* EXERCISE INSTRUCTIONS: Leaving out the pictures, return each line of the entries from the first through the line with "- conda install -c r r-doparallel", and only those lines.

* Dataset records:
-- Opening Marker --
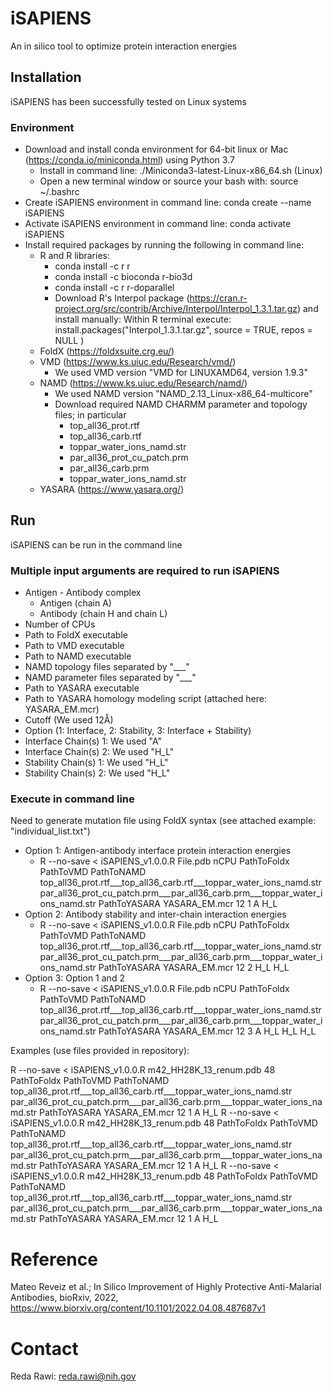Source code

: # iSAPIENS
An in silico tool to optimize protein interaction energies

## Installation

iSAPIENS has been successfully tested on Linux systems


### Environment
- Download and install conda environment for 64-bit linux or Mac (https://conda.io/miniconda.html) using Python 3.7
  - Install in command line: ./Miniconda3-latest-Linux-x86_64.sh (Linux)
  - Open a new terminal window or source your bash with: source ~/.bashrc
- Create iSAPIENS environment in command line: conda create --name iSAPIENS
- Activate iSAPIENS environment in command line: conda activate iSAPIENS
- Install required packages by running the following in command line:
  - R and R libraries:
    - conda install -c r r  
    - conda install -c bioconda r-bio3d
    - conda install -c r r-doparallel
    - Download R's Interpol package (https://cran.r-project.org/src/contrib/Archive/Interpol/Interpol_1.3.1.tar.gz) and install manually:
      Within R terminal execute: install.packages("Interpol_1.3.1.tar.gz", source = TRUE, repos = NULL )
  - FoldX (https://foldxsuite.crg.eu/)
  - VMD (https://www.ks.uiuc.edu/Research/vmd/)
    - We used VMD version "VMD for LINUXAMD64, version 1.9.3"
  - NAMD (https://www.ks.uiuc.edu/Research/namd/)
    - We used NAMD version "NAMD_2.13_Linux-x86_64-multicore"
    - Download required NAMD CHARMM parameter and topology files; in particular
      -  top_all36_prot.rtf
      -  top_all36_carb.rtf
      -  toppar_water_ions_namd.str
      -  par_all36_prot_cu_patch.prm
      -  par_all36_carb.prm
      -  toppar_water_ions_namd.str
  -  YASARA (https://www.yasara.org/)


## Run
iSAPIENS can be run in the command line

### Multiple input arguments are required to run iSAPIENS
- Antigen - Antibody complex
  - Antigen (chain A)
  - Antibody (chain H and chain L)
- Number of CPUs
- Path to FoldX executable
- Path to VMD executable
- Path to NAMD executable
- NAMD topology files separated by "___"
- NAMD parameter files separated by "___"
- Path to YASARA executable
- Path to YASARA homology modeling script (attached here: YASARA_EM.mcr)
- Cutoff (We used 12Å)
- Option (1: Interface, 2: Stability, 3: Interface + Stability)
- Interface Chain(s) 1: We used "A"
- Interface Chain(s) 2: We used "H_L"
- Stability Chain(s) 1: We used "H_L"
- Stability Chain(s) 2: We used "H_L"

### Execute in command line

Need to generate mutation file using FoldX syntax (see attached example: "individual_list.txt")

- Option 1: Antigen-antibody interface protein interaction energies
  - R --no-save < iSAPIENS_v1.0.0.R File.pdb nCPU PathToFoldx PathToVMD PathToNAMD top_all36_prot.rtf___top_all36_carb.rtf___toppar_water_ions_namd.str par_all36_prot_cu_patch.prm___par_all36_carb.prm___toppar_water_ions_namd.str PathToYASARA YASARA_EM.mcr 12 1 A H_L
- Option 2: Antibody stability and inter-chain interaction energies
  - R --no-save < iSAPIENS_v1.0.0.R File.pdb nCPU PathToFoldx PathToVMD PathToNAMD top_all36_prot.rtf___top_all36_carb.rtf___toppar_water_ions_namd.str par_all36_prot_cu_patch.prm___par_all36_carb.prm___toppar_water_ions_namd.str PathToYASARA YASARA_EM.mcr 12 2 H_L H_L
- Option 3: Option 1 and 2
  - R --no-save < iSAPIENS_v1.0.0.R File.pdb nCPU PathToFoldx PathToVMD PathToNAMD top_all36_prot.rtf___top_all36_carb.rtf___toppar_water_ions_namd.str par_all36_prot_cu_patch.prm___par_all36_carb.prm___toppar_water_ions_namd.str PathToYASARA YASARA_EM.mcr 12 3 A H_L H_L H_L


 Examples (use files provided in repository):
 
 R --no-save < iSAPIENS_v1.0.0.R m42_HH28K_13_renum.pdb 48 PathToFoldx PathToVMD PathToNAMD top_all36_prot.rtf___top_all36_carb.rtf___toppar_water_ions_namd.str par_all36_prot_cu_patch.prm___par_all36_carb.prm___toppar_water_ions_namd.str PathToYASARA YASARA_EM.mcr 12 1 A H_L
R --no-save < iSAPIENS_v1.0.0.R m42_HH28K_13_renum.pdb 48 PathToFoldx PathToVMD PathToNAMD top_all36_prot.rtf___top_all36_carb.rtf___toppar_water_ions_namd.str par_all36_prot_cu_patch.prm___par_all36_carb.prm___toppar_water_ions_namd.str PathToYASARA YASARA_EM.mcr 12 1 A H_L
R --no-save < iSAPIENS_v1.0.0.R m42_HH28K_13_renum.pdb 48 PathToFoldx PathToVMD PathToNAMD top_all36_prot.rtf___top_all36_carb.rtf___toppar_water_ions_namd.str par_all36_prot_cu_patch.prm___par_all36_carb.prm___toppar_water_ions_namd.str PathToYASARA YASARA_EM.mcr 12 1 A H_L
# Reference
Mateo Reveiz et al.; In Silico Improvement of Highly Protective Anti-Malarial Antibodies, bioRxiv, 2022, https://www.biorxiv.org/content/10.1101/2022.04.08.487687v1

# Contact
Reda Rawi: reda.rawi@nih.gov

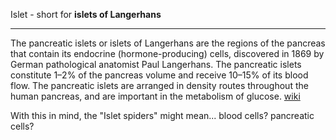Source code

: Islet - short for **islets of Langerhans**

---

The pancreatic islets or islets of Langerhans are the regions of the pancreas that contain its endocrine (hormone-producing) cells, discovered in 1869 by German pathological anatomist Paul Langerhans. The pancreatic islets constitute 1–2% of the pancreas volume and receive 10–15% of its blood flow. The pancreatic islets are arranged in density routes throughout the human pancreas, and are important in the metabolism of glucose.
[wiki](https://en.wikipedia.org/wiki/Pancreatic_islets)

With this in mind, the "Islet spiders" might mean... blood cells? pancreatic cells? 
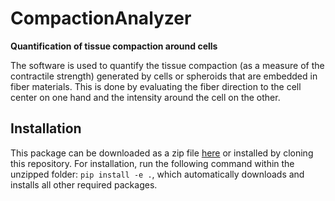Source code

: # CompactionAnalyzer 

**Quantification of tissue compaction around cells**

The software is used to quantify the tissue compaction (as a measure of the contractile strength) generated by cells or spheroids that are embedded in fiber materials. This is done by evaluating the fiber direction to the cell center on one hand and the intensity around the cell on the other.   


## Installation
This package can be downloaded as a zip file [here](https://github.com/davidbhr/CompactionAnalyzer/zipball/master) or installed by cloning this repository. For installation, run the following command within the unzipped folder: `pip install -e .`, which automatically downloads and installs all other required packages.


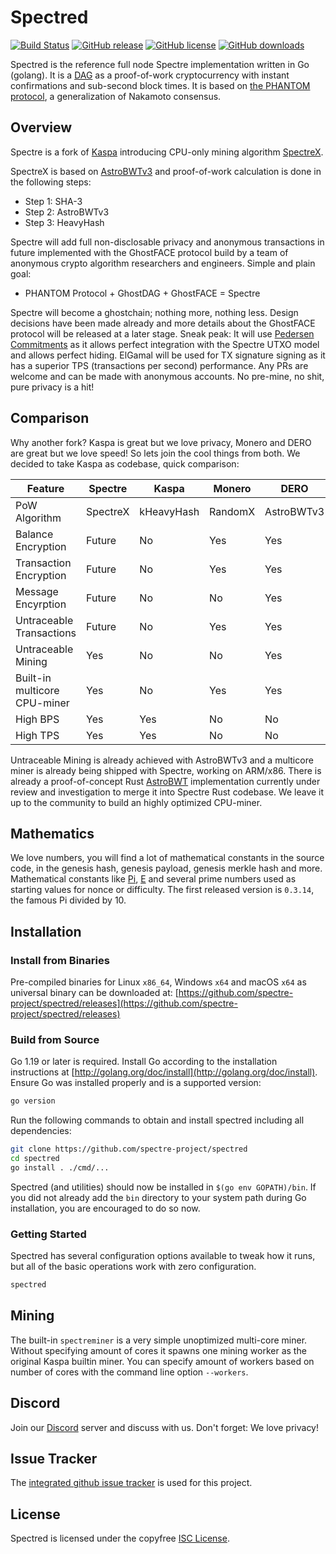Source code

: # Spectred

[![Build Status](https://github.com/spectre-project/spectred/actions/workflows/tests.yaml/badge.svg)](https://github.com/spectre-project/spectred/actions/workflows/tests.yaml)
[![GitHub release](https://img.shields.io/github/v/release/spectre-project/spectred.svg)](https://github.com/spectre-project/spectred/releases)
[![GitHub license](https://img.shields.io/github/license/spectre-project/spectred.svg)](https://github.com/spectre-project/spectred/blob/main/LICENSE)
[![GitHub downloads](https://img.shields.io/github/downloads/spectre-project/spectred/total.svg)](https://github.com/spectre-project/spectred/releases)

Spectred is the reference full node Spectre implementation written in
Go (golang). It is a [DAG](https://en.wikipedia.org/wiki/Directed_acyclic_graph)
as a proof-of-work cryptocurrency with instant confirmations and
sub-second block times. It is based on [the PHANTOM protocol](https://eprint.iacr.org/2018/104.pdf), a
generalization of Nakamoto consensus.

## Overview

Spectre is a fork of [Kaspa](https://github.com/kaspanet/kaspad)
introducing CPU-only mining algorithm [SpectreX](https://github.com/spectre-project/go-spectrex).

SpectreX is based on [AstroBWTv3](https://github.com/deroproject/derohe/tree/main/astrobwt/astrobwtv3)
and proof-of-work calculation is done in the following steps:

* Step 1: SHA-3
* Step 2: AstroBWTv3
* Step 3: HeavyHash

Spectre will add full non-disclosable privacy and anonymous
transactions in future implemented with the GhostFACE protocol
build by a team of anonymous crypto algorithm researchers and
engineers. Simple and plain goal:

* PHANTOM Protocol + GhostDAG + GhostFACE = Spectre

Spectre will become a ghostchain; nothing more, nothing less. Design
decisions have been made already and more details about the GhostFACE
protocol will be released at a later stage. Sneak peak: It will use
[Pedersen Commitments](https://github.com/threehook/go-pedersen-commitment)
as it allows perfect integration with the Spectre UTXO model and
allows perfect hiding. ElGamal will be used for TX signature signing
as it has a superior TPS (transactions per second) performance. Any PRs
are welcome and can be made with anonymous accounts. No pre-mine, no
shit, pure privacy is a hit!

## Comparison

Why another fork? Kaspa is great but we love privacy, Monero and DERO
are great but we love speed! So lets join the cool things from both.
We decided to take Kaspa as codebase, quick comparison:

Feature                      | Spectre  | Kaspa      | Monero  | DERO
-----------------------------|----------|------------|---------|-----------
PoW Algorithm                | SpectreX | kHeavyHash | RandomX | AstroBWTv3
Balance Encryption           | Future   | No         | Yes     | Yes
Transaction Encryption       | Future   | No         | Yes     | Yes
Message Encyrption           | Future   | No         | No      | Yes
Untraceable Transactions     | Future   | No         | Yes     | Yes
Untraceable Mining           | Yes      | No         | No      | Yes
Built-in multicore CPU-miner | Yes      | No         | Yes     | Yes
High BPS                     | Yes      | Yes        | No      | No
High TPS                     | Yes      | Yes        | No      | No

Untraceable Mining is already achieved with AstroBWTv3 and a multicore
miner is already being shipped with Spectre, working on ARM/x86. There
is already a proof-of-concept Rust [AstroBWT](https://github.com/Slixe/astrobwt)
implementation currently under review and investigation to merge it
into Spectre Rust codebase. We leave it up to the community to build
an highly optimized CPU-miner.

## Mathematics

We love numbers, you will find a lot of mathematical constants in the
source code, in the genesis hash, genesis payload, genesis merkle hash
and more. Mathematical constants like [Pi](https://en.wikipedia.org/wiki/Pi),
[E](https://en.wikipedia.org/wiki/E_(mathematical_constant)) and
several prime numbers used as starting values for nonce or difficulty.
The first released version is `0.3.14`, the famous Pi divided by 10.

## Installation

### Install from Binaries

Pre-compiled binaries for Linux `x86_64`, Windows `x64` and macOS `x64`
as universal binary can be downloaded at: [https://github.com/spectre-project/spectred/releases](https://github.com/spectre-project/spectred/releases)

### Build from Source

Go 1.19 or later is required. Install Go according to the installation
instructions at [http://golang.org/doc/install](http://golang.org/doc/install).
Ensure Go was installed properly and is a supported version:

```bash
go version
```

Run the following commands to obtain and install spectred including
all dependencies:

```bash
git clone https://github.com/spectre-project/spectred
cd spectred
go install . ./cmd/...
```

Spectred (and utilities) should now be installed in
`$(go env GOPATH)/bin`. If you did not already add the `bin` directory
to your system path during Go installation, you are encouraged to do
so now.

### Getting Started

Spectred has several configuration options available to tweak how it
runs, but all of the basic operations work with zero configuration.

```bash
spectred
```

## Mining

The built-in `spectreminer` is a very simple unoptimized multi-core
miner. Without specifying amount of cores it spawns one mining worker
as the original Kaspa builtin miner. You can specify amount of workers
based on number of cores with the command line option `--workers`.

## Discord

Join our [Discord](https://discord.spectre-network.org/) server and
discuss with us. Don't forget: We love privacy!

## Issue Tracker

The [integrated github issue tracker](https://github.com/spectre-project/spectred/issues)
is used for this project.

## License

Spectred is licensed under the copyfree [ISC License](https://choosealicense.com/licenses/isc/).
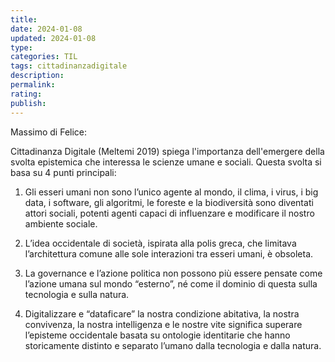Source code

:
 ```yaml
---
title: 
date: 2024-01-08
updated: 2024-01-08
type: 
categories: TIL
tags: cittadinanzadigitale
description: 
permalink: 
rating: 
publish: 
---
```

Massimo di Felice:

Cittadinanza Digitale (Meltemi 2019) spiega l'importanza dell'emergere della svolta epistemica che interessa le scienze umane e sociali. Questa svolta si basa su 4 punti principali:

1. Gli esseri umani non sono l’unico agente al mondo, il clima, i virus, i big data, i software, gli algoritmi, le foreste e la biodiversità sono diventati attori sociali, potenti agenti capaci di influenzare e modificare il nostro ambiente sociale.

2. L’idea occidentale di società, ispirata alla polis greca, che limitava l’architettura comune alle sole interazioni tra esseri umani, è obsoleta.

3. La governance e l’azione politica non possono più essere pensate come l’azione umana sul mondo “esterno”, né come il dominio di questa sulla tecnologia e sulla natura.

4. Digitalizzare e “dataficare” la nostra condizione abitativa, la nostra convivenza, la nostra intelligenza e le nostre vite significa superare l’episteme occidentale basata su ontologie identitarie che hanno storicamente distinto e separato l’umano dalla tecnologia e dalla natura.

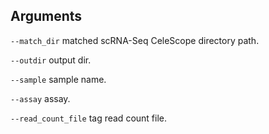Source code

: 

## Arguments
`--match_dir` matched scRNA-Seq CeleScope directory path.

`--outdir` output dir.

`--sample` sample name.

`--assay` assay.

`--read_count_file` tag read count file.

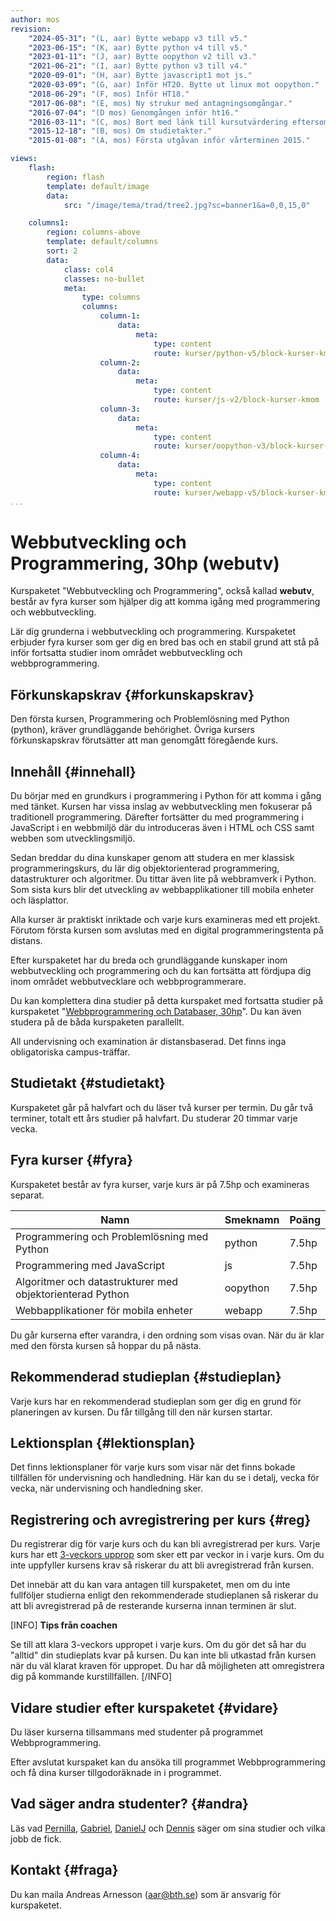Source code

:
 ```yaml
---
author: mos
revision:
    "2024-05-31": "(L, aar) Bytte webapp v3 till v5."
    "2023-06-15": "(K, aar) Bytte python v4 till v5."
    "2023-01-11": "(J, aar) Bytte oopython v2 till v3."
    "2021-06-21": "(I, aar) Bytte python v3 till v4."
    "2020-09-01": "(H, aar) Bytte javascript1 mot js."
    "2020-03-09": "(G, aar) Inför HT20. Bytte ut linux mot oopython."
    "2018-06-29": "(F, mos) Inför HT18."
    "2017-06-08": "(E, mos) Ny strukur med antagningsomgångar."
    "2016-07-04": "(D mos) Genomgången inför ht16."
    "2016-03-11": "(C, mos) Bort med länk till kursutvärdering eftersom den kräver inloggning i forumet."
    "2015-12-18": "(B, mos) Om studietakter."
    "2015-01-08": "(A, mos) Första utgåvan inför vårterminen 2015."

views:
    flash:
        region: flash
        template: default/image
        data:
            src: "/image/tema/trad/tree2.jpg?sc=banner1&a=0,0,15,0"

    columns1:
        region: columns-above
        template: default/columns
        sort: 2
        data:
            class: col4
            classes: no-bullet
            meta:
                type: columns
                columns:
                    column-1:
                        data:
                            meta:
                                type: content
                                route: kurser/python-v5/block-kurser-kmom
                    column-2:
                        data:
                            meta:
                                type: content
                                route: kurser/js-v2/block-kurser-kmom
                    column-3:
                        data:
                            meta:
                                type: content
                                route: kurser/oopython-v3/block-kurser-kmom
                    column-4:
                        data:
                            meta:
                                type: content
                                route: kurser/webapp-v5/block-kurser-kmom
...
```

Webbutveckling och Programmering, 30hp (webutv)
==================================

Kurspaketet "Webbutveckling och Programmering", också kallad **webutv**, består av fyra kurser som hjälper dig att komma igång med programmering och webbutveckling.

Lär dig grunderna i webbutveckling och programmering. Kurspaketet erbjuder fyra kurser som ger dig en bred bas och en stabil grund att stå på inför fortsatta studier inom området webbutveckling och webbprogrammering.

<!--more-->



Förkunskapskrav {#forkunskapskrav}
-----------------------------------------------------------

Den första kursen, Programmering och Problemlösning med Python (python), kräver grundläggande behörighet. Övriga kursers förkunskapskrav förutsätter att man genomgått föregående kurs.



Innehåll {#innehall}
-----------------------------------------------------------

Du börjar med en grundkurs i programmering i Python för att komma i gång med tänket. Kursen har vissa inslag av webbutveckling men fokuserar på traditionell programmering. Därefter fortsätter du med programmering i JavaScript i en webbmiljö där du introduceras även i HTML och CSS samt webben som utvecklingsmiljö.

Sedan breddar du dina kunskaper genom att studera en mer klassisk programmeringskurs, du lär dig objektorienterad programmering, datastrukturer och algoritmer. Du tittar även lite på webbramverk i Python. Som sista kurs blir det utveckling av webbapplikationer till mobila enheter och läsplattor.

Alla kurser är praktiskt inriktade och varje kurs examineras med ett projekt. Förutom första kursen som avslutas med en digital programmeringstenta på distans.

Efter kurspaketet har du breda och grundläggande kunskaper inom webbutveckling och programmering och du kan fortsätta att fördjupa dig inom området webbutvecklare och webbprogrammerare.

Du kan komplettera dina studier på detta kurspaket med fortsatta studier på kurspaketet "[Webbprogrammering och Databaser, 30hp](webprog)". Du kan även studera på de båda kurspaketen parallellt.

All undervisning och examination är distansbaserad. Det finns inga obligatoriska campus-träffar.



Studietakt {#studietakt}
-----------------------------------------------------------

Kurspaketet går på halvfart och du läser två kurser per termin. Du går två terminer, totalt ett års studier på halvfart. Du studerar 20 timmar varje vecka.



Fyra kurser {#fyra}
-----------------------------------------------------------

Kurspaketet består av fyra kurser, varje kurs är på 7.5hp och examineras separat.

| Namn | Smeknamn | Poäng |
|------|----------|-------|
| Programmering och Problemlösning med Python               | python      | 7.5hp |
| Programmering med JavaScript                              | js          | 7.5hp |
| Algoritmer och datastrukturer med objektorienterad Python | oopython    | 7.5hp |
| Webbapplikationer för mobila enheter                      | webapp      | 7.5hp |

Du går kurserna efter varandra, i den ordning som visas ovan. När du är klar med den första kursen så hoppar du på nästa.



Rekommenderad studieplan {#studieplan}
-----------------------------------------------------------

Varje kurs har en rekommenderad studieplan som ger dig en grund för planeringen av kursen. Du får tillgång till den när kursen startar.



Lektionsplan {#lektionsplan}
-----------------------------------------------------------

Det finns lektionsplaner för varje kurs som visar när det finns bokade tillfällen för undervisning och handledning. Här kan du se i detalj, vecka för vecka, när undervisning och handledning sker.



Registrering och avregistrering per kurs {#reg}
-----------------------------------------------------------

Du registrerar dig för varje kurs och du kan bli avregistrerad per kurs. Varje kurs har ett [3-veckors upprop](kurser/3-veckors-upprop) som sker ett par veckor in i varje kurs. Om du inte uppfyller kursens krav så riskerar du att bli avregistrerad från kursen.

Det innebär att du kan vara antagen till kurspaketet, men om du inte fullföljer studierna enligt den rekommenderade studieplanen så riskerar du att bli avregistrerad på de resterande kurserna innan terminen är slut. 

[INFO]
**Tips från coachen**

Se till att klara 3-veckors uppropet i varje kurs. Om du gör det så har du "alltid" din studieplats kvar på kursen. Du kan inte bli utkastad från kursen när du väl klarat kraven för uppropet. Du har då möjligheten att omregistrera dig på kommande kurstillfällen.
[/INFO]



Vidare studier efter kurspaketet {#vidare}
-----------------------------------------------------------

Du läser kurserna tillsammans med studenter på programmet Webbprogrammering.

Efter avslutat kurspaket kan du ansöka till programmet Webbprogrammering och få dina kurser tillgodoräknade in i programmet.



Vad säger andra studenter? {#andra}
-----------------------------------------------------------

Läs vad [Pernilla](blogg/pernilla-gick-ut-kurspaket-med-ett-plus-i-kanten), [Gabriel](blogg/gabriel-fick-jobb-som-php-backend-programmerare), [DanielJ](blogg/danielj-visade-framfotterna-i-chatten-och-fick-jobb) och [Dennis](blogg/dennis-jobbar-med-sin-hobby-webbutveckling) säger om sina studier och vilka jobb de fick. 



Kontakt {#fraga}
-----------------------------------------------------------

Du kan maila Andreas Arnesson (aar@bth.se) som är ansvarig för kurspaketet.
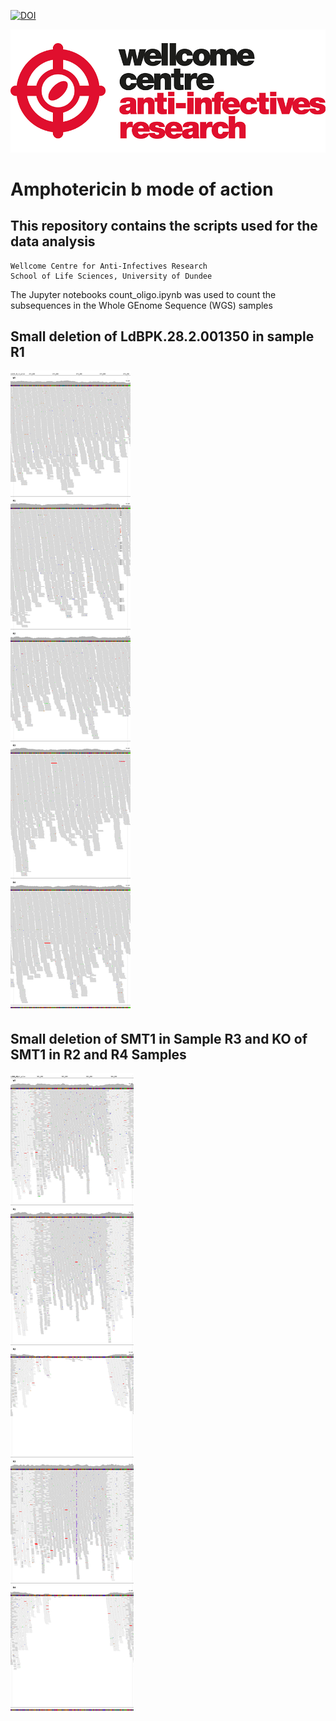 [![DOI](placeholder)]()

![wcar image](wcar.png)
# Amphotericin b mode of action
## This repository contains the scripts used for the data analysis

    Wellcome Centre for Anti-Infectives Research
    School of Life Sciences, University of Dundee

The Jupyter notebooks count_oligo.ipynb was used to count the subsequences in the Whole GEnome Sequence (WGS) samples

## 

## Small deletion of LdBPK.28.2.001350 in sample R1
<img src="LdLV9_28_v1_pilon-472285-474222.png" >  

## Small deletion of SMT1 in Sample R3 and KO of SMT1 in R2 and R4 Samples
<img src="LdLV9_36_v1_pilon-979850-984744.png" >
-- Closing Marker --
* YOUR RESPONSE:
Source code

: # iSAPIENS
An in silico tool to optimize protein interaction energies

## Installation

iSAPIENS has been successfully tested on Linux systems


### Environment
- Download and install conda environment for 64-bit linux or Mac (https://conda.io/miniconda.html) using Python 3.7
  - Install in command line: ./Miniconda3-latest-Linux-x86_64.sh (Linux)
  - Open a new terminal window or source your bash with: source ~/.bashrc
- Create iSAPIENS environment in command line: conda create --name iSAPIENS
- Activate iSAPIENS environment in command line: conda activate iSAPIENS
- Install required packages by running the following in command line:
  - R and R libraries:
    - conda install -c r r  
    - conda install -c bioconda r-bio3d
    - conda install -c r r-doparallel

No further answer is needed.